**TASK REQUIREMENTS**
Write out all of the records below word for word, leaving out the pictures.

Chart understanding data:
○ ○ ○

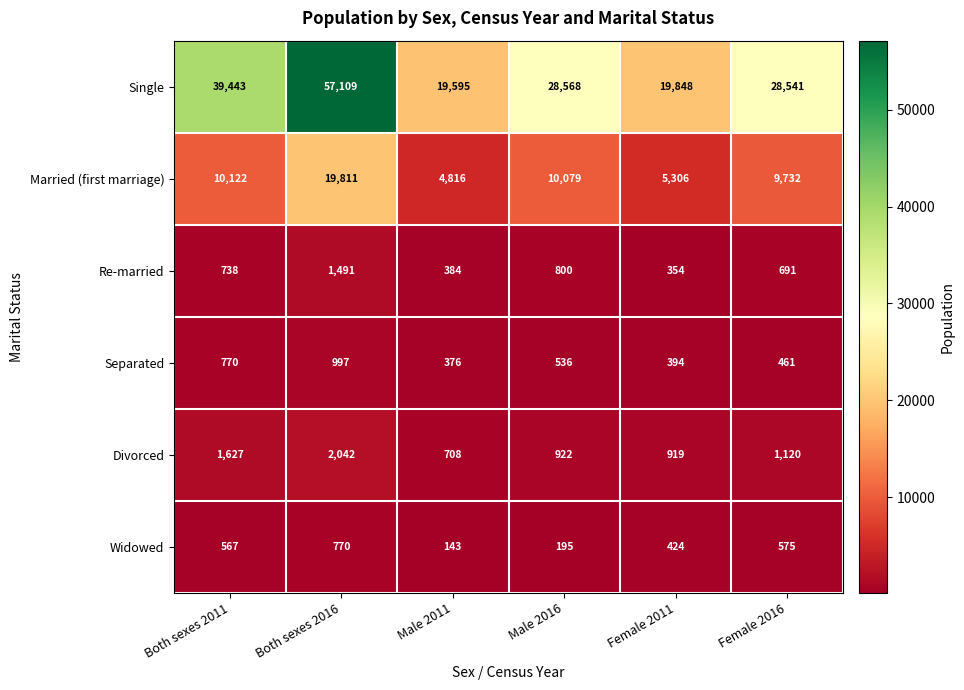

Is it true that Single equals 39443 at Both sexes 2011?

True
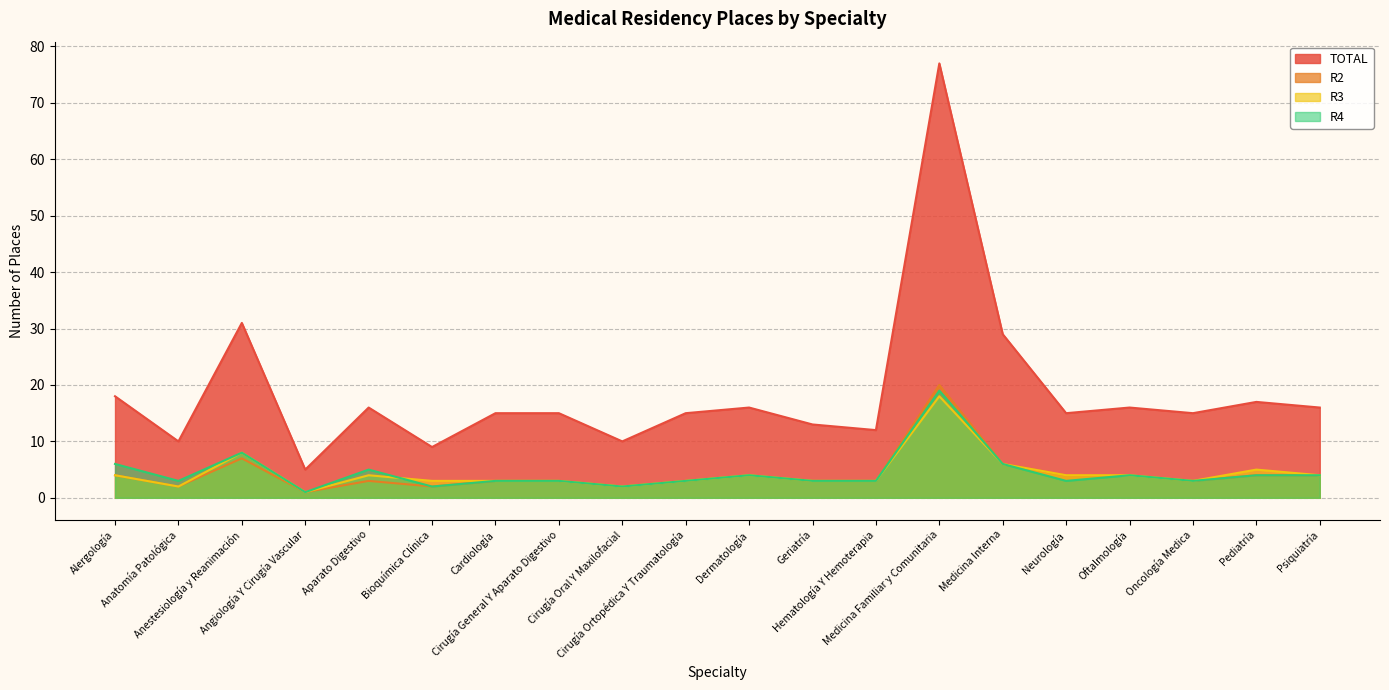

Rank the categories by R2 value from highest to lowest.

Medicina Familiar y Comunitaria, Anestesiología y Reanimación, Medicina Interna, Alergología, Dermatología, Neurología, Oftalmología, Pediatría, Psiquiatría, Aparato Digestivo, Cardiología, Cirugía General Y Aparato Digestivo, Cirugía Ortopédica Y Traumatología, Geriatría, Hematología Y Hemoterapia, Oncología Medica, Anatomía Patológica, Bioquímica Clínica, Cirugía Oral Y Maxilofacial, Angiología Y Cirugía Vascular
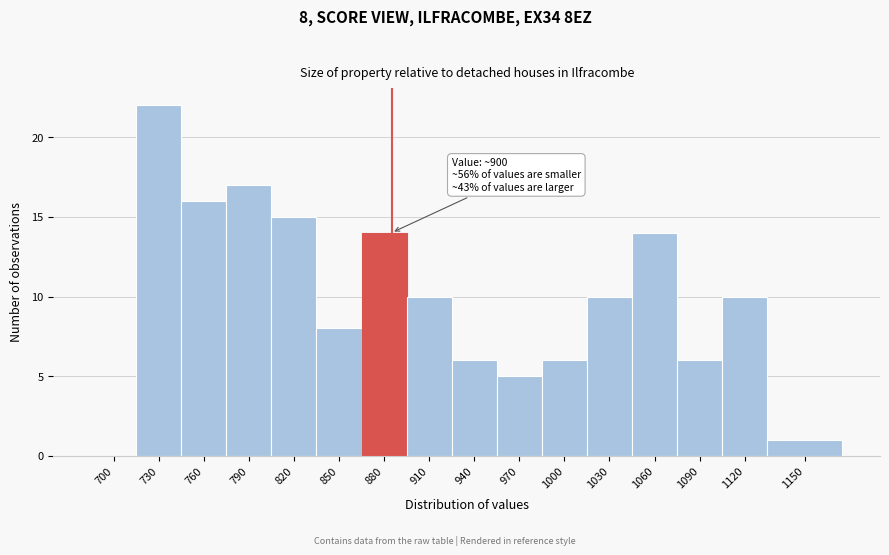

Reading right to left, transcribe all the data shown in this chart.

1150=1	1120=10	1090=6	1060=14	1030=10	1000=6	970=5	940=6	910=10	880=14	850=8	820=15	790=17	760=16	730=22	700=0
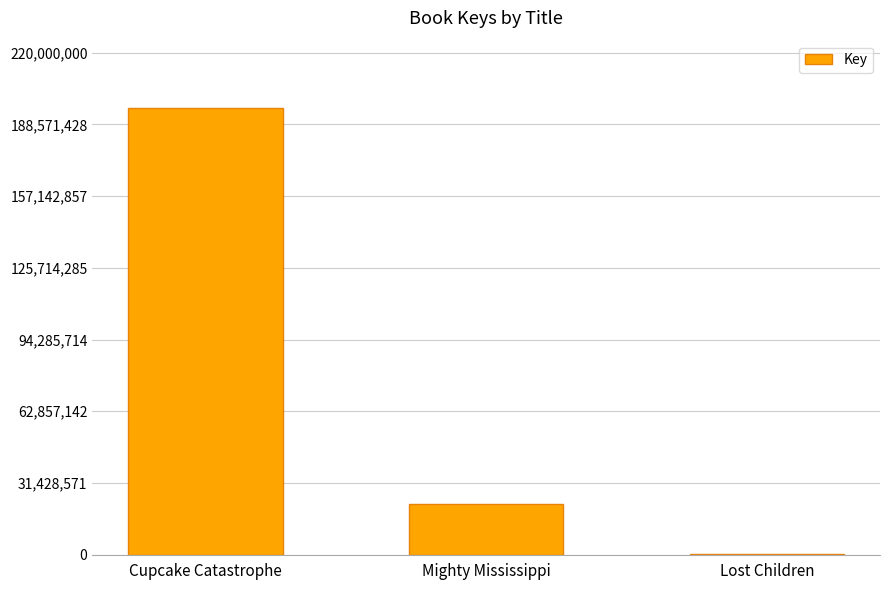

True or false: the data shows 195864046 at Cupcake Catastrophe.

True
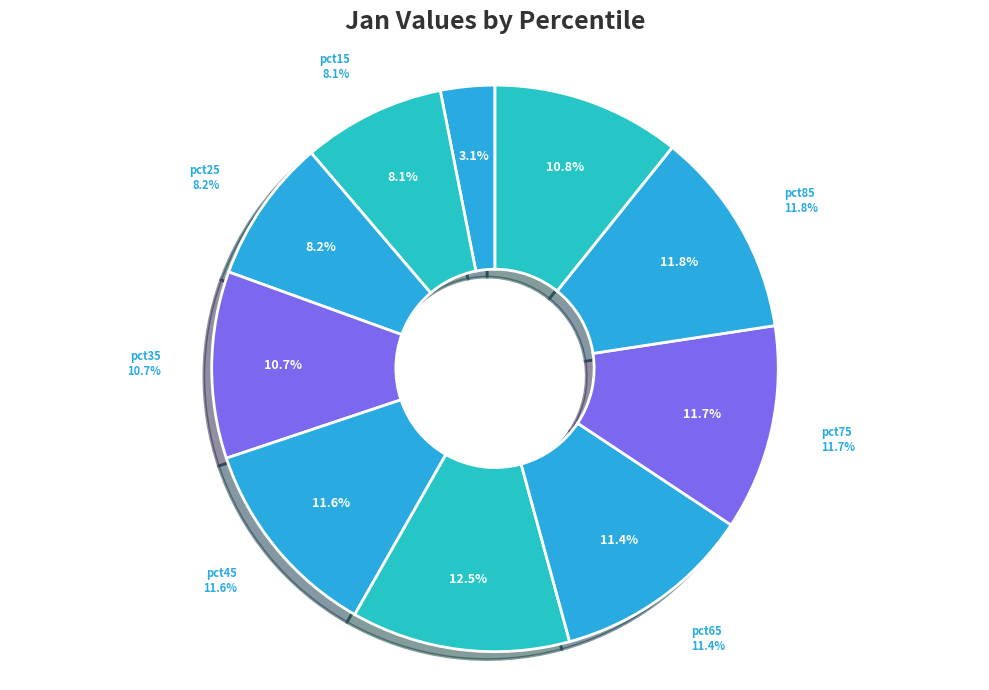

What is the smallest slice in the pie chart?

pct05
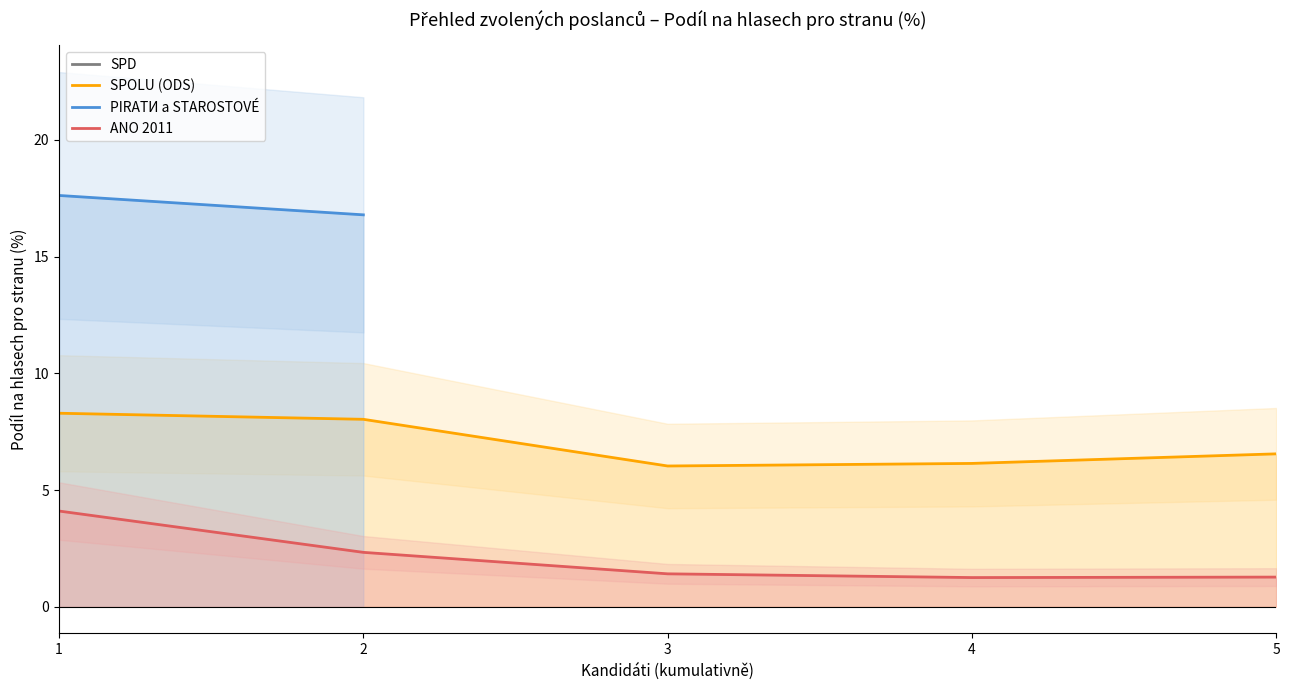

What is the lowest value of the SPOLU (ODS) series?

6.0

○ ○ ○

**SOLUTION FOR THIS EXERCISE**
Is it true that Single equals 39443 at Both sexes 2011?

True

Rank the categories by R2 value from highest to lowest.

Medicina Familiar y Comunitaria, Anestesiología y Reanimación, Medicina Interna, Alergología, Dermatología, Neurología, Oftalmología, Pediatría, Psiquiatría, Aparato Digestivo, Cardiología, Cirugía General Y Aparato Digestivo, Cirugía Ortopédica Y Traumatología, Geriatría, Hematología Y Hemoterapia, Oncología Medica, Anatomía Patológica, Bioquímica Clínica, Cirugía Oral Y Maxilofacial, Angiología Y Cirugía Vascular

Reading right to left, transcribe all the data shown in this chart.

1150=1	1120=10	1090=6	1060=14	1030=10	1000=6	970=5	940=6	910=10	880=14	850=8	820=15	790=17	760=16	730=22	700=0

True or false: the data shows 195864046 at Cupcake Catastrophe.

True

What is the smallest slice in the pie chart?

pct05

What is the lowest value of the SPOLU (ODS) series?

6.0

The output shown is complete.